EXERCISE>
Return all the lines below exactly. Any picture among them is omitted.

INFORMATION PROVIDED>
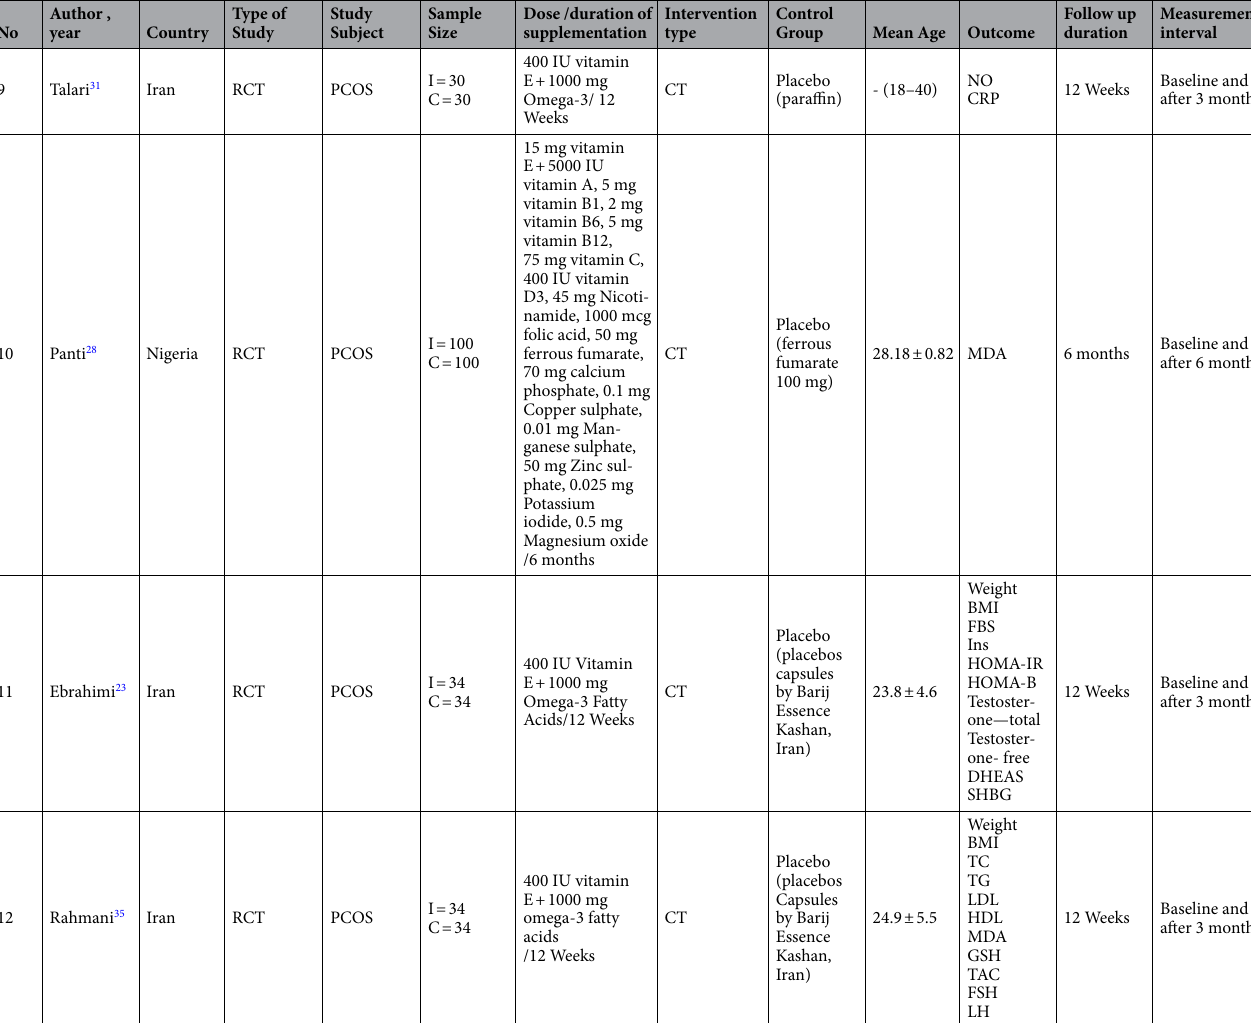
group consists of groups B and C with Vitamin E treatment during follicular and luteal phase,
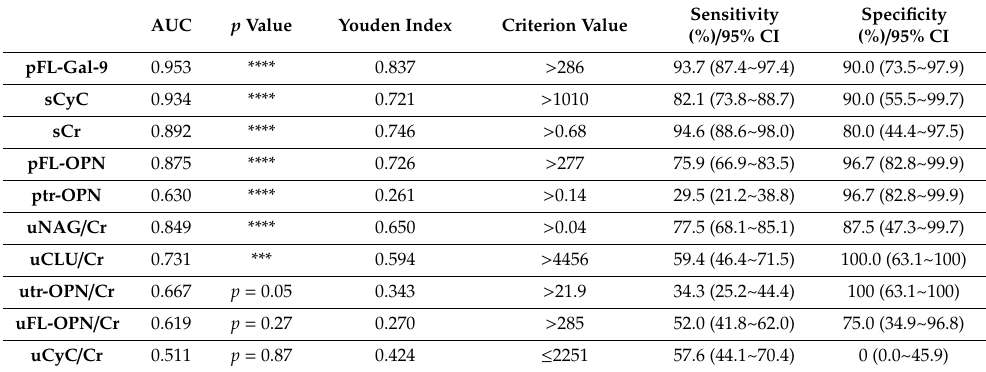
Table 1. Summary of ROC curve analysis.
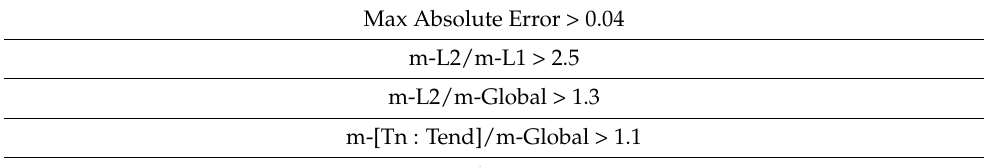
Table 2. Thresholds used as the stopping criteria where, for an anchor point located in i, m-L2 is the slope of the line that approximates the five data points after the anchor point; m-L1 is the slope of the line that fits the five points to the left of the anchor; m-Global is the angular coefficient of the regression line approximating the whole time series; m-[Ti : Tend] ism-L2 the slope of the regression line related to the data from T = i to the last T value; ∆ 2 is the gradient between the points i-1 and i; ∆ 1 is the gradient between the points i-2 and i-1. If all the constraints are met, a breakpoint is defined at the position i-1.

EXERCISE ANSWER>
group consists of groups B and C with Vitamin E treatment during follicular and luteal phase,
Table 1. Summary of ROC curve analysis.
Table 2. Thresholds used as the stopping criteria where, for an anchor point located in i, m-L2 is the slope of the line that approximates the five data points after the anchor point; m-L1 is the slope of the line that fits the five points to the left of the anchor; m-Global is the angular coefficient of the regression line approximating the whole time series; m-[Ti : Tend] ism-L2 the slope of the regression line related to the data from T = i to the last T value; ∆ 2 is the gradient between the points i-1 and i; ∆ 1 is the gradient between the points i-2 and i-1. If all the constraints are met, a breakpoint is defined at the position i-1.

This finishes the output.